Observing the raw bytes of a file, you can find some unique character patterns for each file. Some files have special byte prefixes called magic bytes that are specially made and included in a file for the purpose of identifying the file type
例如,您能在 java 文件中找到 CA FE BA BE(十六进制格式)和在 pdf 文件中找到 %PDF(ASCII 格式)。Tika 使用此信息来识别文件的媒体类型。
For example, you can find CA FE BA BE (hexadecimal format) in a java file and %PDF (ASCII format) in a pdf file. Tika uses this information to identify the media type of a file.
Character Encodings
带纯文本的文件使用不同类型的字符编码进行编码。此处的首要挑战是识别文件中使用的字符编码类型。Tika 使用 Bom markers 和 Byte Frequencies 等字符编码技术来识别纯文本内容使用的编码系统。
Files with plain text are encoded using different types of character encoding.

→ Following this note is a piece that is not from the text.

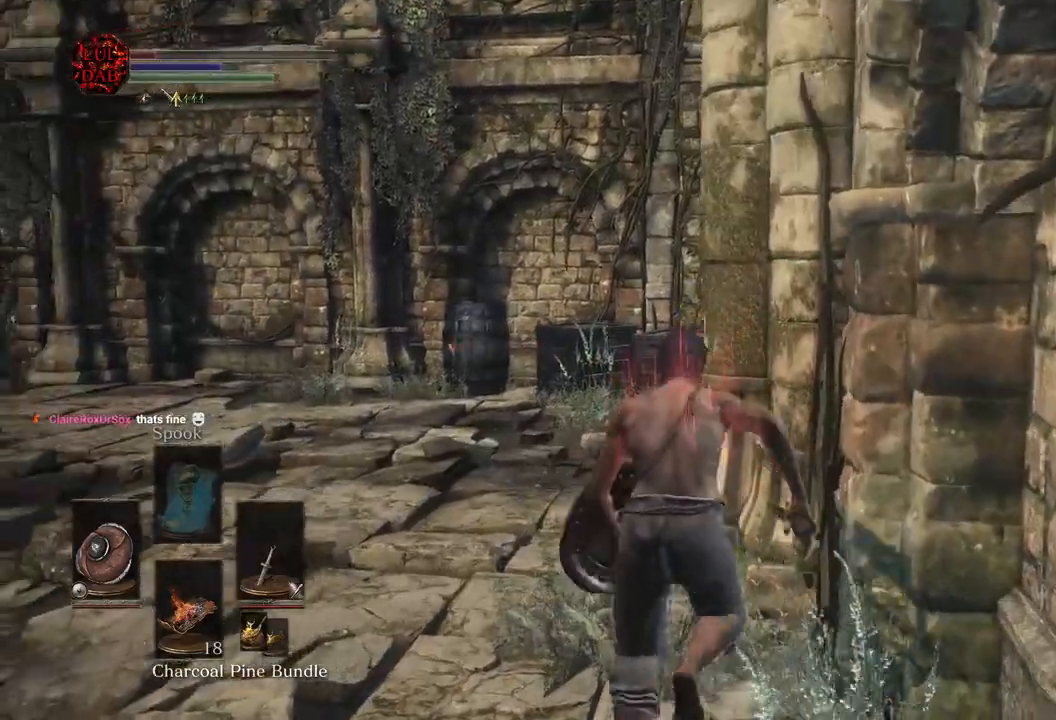
{"dt_ms": 500, "buttons": ["CIRCLE"], "left_stick": "up", "right_stick": "left", "events": [[133, "right_stick", "left"]]}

The main challenge here is to identify the type of character encoding used in the files. Tika follows character encoding techniques like Bom markers and Byte Frequencies to identify the encoding system used by the plain text content.
Type Detection using Facade Class
detect() 方法用于检测文档类型。此方法将文件作为输入。下面显示的是通过 Tika facade 类检测文档类型的示例程序。
The detect() method of facade class is used to detect the document type. This method accepts a file as input. Shown below is an example program for document type detection with Tika facade class.
import java.io.File;
import org.apache.tika.Tika;
public class Typedetection {
public static void main(String[] args) throws Exception {
//assume example.mp3 is in your current directory
File file = new File("example.mp3");//
//Instantiating tika facade class
Tika tika = new Tika();
//detecting the file type using detect method
String filetype = tika.detect(file);
System.out.println(filetype);
}
}
将以上代码保存为 TypeDetection.java,然后使用以下命令从命令提示符运行它:
Save the above code as TypeDetection.java and run it from the command prompt using the following commands −
javac TypeDetection.java
java TypeDetection
audio/mpeg
TIKA - Content Extraction
Tika 使用各种解析器库从给定的解析器中提取内容。它选择合适的解析器来提取给定的文档类型。
Tika uses various parser libraries to extract content from given parsers. It chooses the right parser for extracting the given document type.
对于解析文档,通常使用 Tika facade 类的 parseToString() 方法。下面显示了解析过程中的步骤,这些步骤由 Tika ParsertoString() 方法抽象出来。
For parsing documents, the parseToString() method of Tika facade class is generally used. Shown below are the steps involved in the parsing process and these are abstracted by the Tika ParsertoString() method.
抽象解析过程 -
Abstracting the parsing process −
-
Initially when we pass a document to Tika, it uses a suitable type detection mechanism available with it and detects the document type.
-
Once the document type is known, it chooses a suitable parser from its parser repository. The parser repository contains classes that make use of external libraries.
-
Then the document is passed to choose the parser which will parse the content, extract the text, and also throw exceptions for unreadable formats.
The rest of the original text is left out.